[COLLECTED DATA — start]

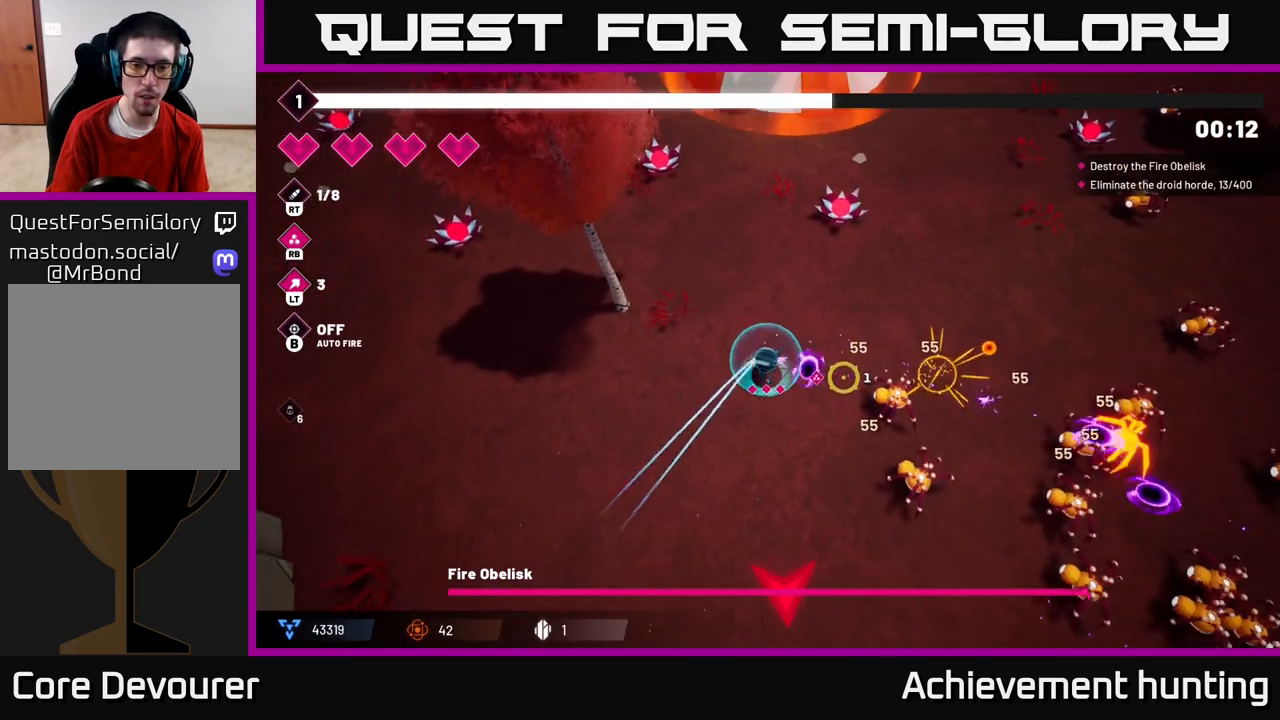
{"buttons": [], "left_stick": "down", "right_stick": "right", "events": [[100, "R2", "up"], [233, "left_stick", "down-right"], [383, "R1", "down"], [417, "right_stick", "right"], [483, "left_stick", "down"], [500, "R1", "up"]]}
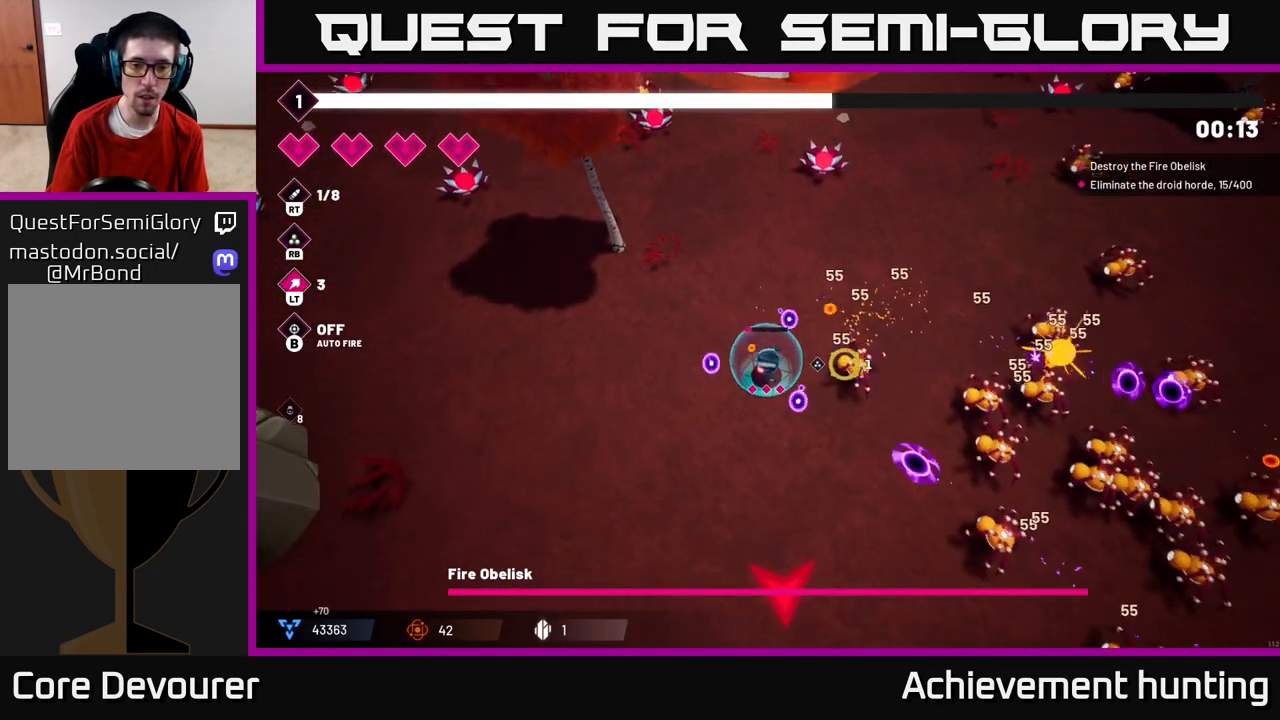
{"buttons": [], "left_stick": "down-right", "right_stick": "right", "events": [[33, "left_stick", "down-left"], [250, "left_stick", "down-right"], [333, "R2", "down"], [483, "R2", "up"]]}
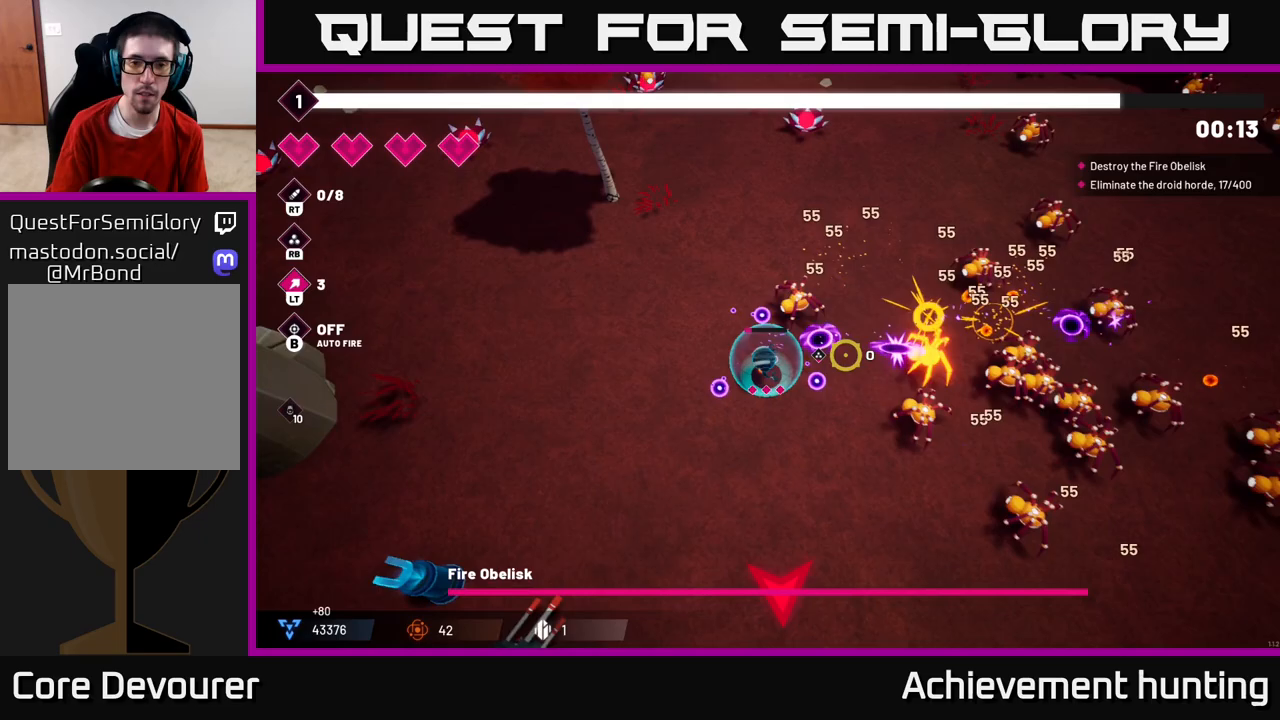
{"buttons": ["R2"], "left_stick": "down-right", "right_stick": "up-right", "events": [[133, "left_stick", "down"], [167, "R2", "down"], [317, "right_stick", "up-right"], [450, "left_stick", "down-right"]]}
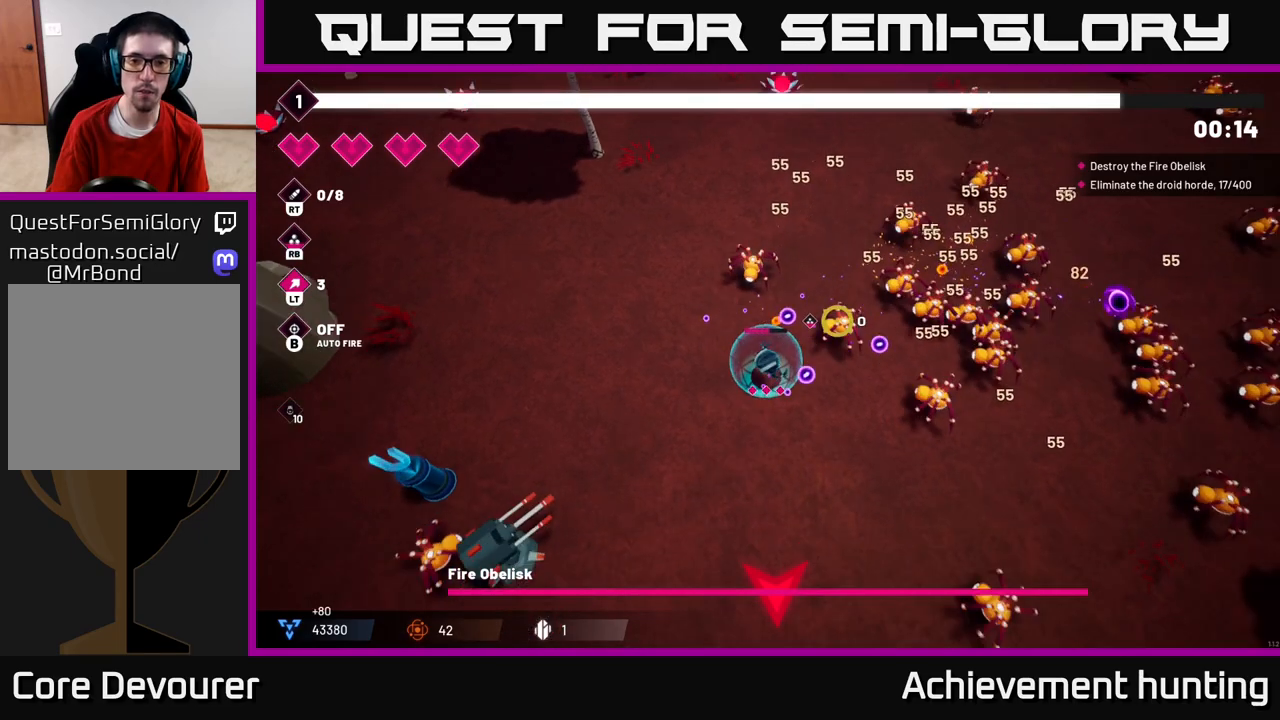
{"buttons": ["R2"], "left_stick": "left", "right_stick": "right", "events": [[200, "left_stick", "center"], [267, "left_stick", "up"], [367, "left_stick", "left"], [417, "right_stick", "right"]]}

[COLLECTED DATA — finish]

### WHAT IS EXPECTED
Please copy the data above exactly; the pictures do not belong in the copy.

### RESULT FOR THIS EXERCISE
{"buttons": [], "left_stick": "down", "right_stick": "right", "events": [[100, "R2", "up"], [233, "left_stick", "down-right"], [383, "R1", "down"], [417, "right_stick", "right"], [483, "left_stick", "down"], [500, "R1", "up"]]}
{"buttons": [], "left_stick": "down-right", "right_stick": "right", "events": [[33, "left_stick", "down-left"], [250, "left_stick", "down-right"], [333, "R2", "down"], [483, "R2", "up"]]}
{"buttons": ["R2"], "left_stick": "down-right", "right_stick": "up-right", "events": [[133, "left_stick", "down"], [167, "R2", "down"], [317, "right_stick", "up-right"], [450, "left_stick", "down-right"]]}
{"buttons": ["R2"], "left_stick": "left", "right_stick": "right", "events": [[200, "left_stick", "center"], [267, "left_stick", "up"], [367, "left_stick", "left"], [417, "right_stick", "right"]]}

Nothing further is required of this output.